The Benefic Effects of Cannabis on Patients with Multiple Sclerosis
For patients diagnosed with multiple sclerosis, cannabis may be considered an important treatment, according to recent experiments. While the symptomatic changes encountered by multiple sclerosis patients who were given cannabinoid drugs were originally assumed to be dictated solely by psychological factors, later research has shown that cannabis actually decreases muscle spasms and stiffness characteristic of multiple sclerosis sufferers. Short-term and long-term randomised medical trials have confirmed the beneficial effects of cannabis on patients with multiple sclerosis. Visit our website to get free information about Dispensary Deals
The findings of a series of short-term and long-term experiments on the impact of cannabinoids on patients with multiple sclerosis were made public in 2003 by a team of researchers from the Peninsula Medical School in Exeter, UK. About 600 patients with advanced stage multiple sclerosis were actively involved in the research previously performed. Participants were split into two distinctive groups: the first group received equivalent doses of cannabinoid compounds, while the second group received 15 weeks of placebo treatment. Most patients who were given cannabinoids experienced substantial symptomatic changes by the end of the trial, getting less muscle pain and facing milder muscle spasticity (less pronounced muscle spasm). The control group (patients taking placebo medications) experienced no changes in their overall condition, unlike the group receiving cannabinoid compounds during the entire study period.
The study was later replicated in order to affirm the validity of the results and to discard any concerns as to the efficacy of cannabis in ameliorating the symptoms of multiple sclerosis. The subsequent research was carried out over a 12-month period and included the involvement of the same subjects. However, as in the case of the previous experiment, this time the participants were split into 3 distinctive groups instead of 2. The first group received D9-tetrahydrocannabinol (THC) tablets, the active ingredient in cannabis, the second group received natural cannabis extracts, and the third group received placebo drugs.

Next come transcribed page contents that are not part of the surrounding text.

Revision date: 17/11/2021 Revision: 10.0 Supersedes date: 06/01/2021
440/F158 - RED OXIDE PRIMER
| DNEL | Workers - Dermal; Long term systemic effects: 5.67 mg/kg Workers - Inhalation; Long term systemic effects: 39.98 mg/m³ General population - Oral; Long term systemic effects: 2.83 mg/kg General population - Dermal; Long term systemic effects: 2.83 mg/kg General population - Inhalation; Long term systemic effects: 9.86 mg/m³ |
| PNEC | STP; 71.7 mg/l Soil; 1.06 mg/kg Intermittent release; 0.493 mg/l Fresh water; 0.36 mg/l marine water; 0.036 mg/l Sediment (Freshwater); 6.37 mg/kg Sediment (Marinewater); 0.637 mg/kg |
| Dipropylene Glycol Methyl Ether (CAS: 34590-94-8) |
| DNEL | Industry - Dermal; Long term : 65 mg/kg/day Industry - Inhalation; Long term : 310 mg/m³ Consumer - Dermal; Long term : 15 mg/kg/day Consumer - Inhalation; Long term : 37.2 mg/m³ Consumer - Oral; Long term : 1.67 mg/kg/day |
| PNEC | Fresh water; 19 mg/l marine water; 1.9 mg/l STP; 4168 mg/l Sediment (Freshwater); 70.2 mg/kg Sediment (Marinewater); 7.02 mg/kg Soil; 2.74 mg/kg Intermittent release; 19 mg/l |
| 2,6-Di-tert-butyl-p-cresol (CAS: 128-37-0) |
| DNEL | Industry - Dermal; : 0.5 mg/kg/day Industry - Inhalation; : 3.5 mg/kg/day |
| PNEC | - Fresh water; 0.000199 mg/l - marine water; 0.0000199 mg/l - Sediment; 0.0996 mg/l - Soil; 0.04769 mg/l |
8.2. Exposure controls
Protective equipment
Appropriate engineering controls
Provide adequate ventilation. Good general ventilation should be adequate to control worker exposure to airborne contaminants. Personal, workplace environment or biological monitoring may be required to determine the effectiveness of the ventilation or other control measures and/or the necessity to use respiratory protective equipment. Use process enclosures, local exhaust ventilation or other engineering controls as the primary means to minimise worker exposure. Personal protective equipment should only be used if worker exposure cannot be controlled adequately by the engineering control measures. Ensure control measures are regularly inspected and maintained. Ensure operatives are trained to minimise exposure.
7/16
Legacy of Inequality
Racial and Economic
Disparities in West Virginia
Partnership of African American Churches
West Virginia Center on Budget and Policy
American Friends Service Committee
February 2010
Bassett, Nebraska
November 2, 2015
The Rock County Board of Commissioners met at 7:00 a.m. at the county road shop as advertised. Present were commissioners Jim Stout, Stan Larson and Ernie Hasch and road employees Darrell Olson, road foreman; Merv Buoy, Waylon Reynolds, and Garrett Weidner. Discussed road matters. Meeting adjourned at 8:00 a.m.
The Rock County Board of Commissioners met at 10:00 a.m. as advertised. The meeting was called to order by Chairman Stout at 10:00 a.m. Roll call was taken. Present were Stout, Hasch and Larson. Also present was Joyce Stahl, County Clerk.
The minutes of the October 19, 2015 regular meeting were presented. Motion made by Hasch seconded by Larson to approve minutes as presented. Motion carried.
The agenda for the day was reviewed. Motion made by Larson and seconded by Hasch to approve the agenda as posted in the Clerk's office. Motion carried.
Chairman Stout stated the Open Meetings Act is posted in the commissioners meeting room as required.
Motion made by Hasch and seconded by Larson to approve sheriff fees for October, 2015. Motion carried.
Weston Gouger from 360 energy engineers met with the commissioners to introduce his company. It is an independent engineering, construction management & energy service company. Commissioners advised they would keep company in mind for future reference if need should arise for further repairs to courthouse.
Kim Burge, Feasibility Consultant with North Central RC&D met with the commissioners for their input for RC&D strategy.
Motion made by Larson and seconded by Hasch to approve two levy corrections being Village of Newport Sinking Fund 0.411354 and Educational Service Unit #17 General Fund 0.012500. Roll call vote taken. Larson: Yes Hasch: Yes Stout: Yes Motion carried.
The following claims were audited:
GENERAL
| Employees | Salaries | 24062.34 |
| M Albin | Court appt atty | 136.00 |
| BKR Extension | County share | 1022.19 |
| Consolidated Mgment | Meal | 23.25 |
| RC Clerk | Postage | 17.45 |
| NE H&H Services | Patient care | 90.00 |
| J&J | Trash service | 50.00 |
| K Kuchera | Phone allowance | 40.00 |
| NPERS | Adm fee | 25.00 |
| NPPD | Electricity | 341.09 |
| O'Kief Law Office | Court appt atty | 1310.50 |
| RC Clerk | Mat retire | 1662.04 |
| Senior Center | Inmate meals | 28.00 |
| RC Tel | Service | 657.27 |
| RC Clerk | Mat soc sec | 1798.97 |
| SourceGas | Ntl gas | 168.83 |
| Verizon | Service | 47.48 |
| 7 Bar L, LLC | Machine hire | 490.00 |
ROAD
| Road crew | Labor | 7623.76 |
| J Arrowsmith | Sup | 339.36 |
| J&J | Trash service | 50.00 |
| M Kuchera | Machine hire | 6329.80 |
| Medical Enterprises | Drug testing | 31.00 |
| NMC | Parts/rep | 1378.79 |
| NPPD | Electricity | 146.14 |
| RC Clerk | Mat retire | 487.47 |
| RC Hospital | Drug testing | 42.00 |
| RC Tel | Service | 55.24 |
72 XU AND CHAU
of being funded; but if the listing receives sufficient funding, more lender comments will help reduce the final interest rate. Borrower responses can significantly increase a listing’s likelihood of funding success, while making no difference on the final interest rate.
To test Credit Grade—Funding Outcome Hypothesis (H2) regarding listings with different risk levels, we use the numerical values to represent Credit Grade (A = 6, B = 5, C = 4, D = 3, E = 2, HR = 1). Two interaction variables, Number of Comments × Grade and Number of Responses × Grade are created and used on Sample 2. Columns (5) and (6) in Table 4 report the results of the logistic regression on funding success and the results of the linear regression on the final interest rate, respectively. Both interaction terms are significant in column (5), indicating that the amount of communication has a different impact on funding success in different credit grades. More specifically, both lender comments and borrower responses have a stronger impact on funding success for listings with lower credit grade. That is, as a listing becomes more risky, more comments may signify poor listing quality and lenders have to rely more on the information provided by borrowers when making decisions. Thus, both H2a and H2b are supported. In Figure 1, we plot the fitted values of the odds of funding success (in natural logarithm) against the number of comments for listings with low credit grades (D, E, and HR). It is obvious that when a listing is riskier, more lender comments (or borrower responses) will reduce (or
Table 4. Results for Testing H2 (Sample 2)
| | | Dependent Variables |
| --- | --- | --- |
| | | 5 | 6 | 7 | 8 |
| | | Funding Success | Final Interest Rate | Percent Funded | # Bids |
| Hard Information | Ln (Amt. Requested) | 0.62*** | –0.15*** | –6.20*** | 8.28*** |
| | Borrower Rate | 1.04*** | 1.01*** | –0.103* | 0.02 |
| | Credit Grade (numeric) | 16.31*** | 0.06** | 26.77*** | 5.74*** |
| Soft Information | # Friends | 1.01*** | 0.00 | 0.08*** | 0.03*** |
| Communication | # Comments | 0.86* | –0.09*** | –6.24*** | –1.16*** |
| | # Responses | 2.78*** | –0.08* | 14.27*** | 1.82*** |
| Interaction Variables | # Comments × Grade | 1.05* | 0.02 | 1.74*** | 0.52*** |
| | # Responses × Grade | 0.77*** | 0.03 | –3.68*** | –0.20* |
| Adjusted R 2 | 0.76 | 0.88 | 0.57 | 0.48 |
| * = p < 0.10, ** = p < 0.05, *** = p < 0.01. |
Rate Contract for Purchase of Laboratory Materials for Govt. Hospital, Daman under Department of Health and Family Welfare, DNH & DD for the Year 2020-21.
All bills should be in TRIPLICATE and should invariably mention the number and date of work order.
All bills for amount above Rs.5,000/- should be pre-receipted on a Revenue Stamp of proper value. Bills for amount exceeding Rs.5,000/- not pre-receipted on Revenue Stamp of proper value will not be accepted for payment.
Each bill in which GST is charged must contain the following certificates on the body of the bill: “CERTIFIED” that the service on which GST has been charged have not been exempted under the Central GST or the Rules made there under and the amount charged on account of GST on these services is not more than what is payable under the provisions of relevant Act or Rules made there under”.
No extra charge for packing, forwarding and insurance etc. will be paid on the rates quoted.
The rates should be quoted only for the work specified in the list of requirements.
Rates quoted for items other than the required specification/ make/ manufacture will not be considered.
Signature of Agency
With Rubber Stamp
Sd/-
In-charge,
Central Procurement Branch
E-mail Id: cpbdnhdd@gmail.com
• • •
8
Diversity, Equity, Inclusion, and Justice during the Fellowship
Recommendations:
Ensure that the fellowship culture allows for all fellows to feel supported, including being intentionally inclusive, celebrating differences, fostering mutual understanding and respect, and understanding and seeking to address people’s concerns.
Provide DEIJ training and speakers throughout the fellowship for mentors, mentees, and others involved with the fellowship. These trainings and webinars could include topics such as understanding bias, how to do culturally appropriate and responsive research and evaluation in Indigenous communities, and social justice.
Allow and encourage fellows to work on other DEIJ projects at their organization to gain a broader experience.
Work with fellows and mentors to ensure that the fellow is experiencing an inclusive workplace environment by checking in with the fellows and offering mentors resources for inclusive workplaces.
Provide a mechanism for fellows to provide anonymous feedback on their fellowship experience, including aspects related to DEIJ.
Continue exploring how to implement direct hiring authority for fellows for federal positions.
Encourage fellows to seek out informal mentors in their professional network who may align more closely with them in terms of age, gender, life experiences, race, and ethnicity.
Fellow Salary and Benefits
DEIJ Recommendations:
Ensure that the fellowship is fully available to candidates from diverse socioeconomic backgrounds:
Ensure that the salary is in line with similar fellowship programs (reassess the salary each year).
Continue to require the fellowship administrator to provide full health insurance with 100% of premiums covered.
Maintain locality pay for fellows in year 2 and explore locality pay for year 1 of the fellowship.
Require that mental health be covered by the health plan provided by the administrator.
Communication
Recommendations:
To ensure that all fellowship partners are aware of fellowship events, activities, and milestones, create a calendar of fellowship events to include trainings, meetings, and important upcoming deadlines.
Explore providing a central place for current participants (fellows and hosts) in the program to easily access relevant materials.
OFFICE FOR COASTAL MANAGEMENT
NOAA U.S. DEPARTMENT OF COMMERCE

Patients were thoroughly assessed and tested by a team of physiotherapists and neurologists at the end of the trial. Among the patients in the first sample group, the best outcomes were obtained, with the majority of subjects who received equivalent doses of THC reporting substantial changes in their symptoms. The patients experienced minor improvements in their symptoms in the second research group, while the patients in the third group did not feel any changes in their condition.